Tasks to perform:
A. Using the pull request thread on 4-bit dequantization with Triton, decide whether each statement agrees with it: (i) the run of tests/test_linear4bit.py reported 88 passed; (ii) Devjiu calls the overlap with bitsandbytes-intel a conflict; (iii) the pull request adds a Triton kernel for dequantizing the nf4 dtype. For each, answer yes or no and quote the deciding words.
B. In the pull request thread on 4-bit dequantization with Triton, rename "Triton" to "OpenCL". Begin at the words that have "[Triton/XPU] Support 4bit" and stop after "an optional import.".
C. Take the pull request thread on 4-bit dequantization with Triton further, starting after its final comment.

Text segment:
- - -

[Triton/XPU] Support 4bit dequantization logic on Triton #1629

Devjiu · 2025-05-08T12:05:04Z

This PR adds xpu backend and Triton kernel for dequantization nf4 dtype.
Trtion used as an optional import.

Tests:

tests/test_functional.py::TestQuantize4BitFunctional supported nf4/fp4 cases
tests/test_functional.py::Test8BitBlockwiseQuantizeFunctional implemented quantize_blockwise with binary search that works faster for XPU
tests/test_linear4bit.py

Signed-off-by: Dmitrii Makarenko [email protected]

Devjiu · 2025-05-14T16:49:13Z

BNB_TEST_DEVICE="xpu" pytest -s tests/test_linear4bit.py 
88 passed in 11.91s 

BNB_TEST_DEVICE="xpu" pytest -s tests/test_functional.py
953 passed, 170 skipped, 9 deselected, 37 warnings in 235.89s (0:03:55)

jiqing-feng · 2025-05-15T01:04:57Z

Thanks for your contribution, but this PR seems to have a conflict with bitsandbytes-intel. We might need to further discuss to determine the priority.

Devjiu · 2025-05-15T11:23:15Z

Thanks for your contribution, but this PR seems to have a conflict with bitsandbytes-intel. We might need to further discuss to determine the priority.

Roughly speaking, this is not a conflict. It is a different implementation that can be used depending on the availability of ipex.

Egor-Krivov · 2025-05-15T11:42:04Z

Thanks for your contribution, but this PR seems to have a conflict with bitsandbytes-intel. We might need to further discuss to determine the priority.

- - -

Excerpted records:

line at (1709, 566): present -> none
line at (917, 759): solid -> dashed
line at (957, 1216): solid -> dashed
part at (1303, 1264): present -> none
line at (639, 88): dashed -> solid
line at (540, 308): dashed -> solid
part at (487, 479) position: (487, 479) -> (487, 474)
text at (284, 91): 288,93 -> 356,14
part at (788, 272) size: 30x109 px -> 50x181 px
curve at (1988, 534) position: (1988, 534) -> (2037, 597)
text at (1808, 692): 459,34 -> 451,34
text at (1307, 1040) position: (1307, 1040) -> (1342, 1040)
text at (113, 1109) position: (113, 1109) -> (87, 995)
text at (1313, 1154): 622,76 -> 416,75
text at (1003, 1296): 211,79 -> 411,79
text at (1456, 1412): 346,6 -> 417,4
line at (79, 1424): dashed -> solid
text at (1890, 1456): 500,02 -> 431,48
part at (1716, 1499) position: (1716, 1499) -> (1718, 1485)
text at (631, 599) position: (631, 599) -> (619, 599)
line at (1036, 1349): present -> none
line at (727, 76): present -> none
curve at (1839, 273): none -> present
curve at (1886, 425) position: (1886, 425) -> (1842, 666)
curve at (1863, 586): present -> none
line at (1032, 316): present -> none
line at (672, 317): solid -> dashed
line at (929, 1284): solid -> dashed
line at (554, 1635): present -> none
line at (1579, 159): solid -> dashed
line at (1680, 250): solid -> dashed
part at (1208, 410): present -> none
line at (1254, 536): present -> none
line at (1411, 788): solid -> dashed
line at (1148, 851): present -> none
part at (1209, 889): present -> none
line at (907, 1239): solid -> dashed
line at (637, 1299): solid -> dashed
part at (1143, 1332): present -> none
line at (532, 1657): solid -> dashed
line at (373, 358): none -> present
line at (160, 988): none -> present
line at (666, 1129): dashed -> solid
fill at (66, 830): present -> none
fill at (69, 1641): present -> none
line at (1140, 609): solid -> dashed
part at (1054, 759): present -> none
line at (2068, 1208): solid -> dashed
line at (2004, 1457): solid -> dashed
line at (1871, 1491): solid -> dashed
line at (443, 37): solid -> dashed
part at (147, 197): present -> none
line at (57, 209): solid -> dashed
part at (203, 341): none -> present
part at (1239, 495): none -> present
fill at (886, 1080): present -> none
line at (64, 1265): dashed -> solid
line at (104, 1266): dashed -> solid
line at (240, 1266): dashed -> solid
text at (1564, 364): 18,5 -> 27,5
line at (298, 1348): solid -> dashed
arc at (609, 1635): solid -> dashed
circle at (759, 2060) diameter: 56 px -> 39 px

- - -

Answer list:
A.
(i) Yes: "88 passed in 11.91s"
(ii) No: "Roughly speaking, this is not a conflict."
(iii) Yes: "Triton kernel for dequantization nf4 dtype"

B.
[OpenCL/XPU] Support 4bit dequantization logic on OpenCL #1629

Devjiu · 2025-05-08T12:05:04Z

This PR adds xpu backend and OpenCL kernel for dequantization nf4 dtype.
Trtion used as an optional import.

C.
Could you clarify the nature of the conflict? This PR provides 4bit implementation for users that just install bitsandbytes without any additional plugins or libraries like IPEX or bitsandbytes-intel. For example, by installing PEFT, that will only install bitsandbytes.

Given current implementation if the user additionally installs bitsandbytes-intel it should just replace kernels defined in the main repo.

jiqing-feng · 2025-05-16T01:31:16Z

When @matthewdouglas says we'd like to enable on CPU without IPex path, that's because non-Intel CPUs do not support IPex. But for XPU, it's an Intel-specific device, so they all support IPex. We'd better install IPex on XPU by default so we can get a significant speed-up.

More specifically, not all ops in XPU have ipex optimization. I can see most of ops in this PR are duplicated with my PR (As they were the same as CPU implementation, I was thinking could we just move these ops to the default op?). So the design is a little confusing to me. Should we keep both repo to implement XPU ops?

Anyway, the example of PEFT is a good point. Let's sync it offline. Would like to hear your opinion. :)

yao-matrix · 2025-05-16T03:14:37Z

since triton is platform agnostic, is it possible we try to upstream your ops to bitsandbytes/triton folder?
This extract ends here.